I see that set_intersection()
et al. from the algorithm
header won't work as they explicitly require their inputs to be sorted -- guess you ruled them out already.
It occurs to me that the "naive" approach of iterating through hash A and looking up every element in hash B should actually give you near-optimal performance, since successive lookups in hash B will be going to the same hash bucket (assuming that both hashes are using the same hash function). That should give you decent memory locality, even though these buckets are almost certainly implemented as linked lists.
Here's some code for unordered_set_difference()
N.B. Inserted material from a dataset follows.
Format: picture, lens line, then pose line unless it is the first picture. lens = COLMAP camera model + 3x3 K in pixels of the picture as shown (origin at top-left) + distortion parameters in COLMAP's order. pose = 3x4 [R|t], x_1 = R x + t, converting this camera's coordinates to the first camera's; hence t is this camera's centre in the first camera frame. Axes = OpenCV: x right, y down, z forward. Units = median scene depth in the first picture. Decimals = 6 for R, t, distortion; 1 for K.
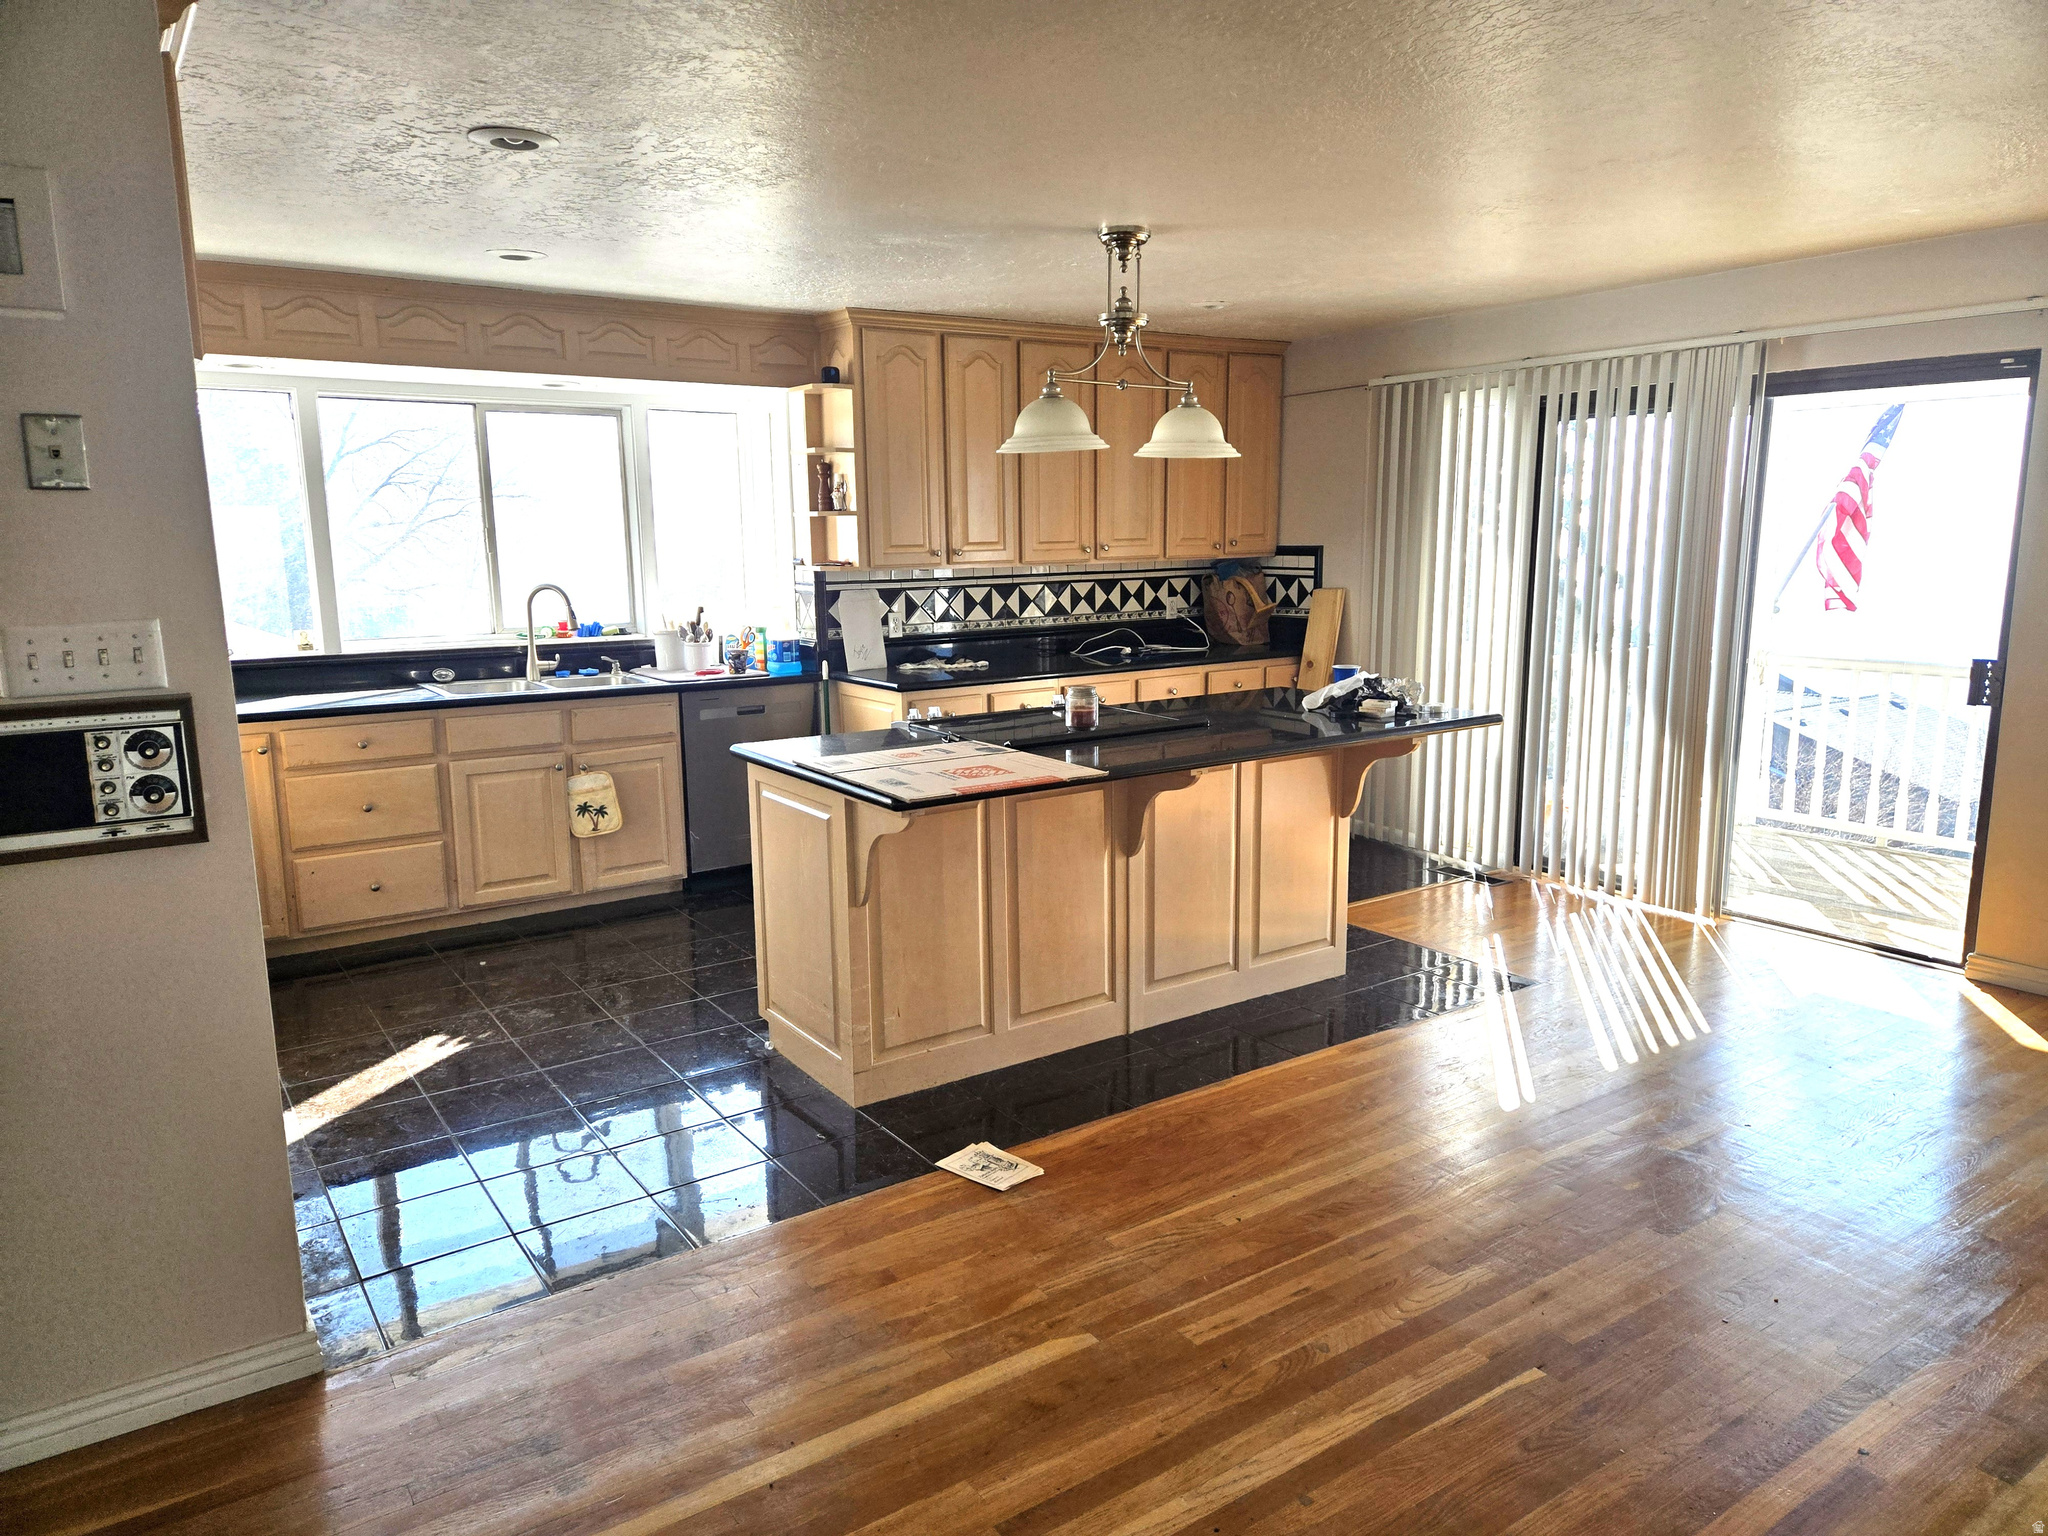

, you can tweak it to make the versions for set union and set difference:
template <typename InIt1, typename InIt2, typename OutIt>
OutIt unordered_set_intersection(InIt1 b1, InIt1 e1, InIt2 b2, InIt2 e2, OutIt out) {
while (!(b1 == e1)) {
if (!(std::find(b2, e2, *b1) == e2)) {
*out = *b1;
++out;
}
++b1;
}
return out;
}
Assuming you have two unordered_set
s, x
and y
, you can put their intersection in z
using:
unordered_set_intersection(
x.begin(), x.end(),
y.begin(), y.end(),
inserter(z, z.begin())
);
Unlike bdonlan's answer, this will actually work for any key types, and any combination of container types (although using set_intersection()
will of course be faster if the source containers are sorted).
NOTE: If bucket occupancies are high, it's probably faster to copy each hash into a vector
, sort them and set_intersection()
them there, since searching within a bucket containing n elements is O(n).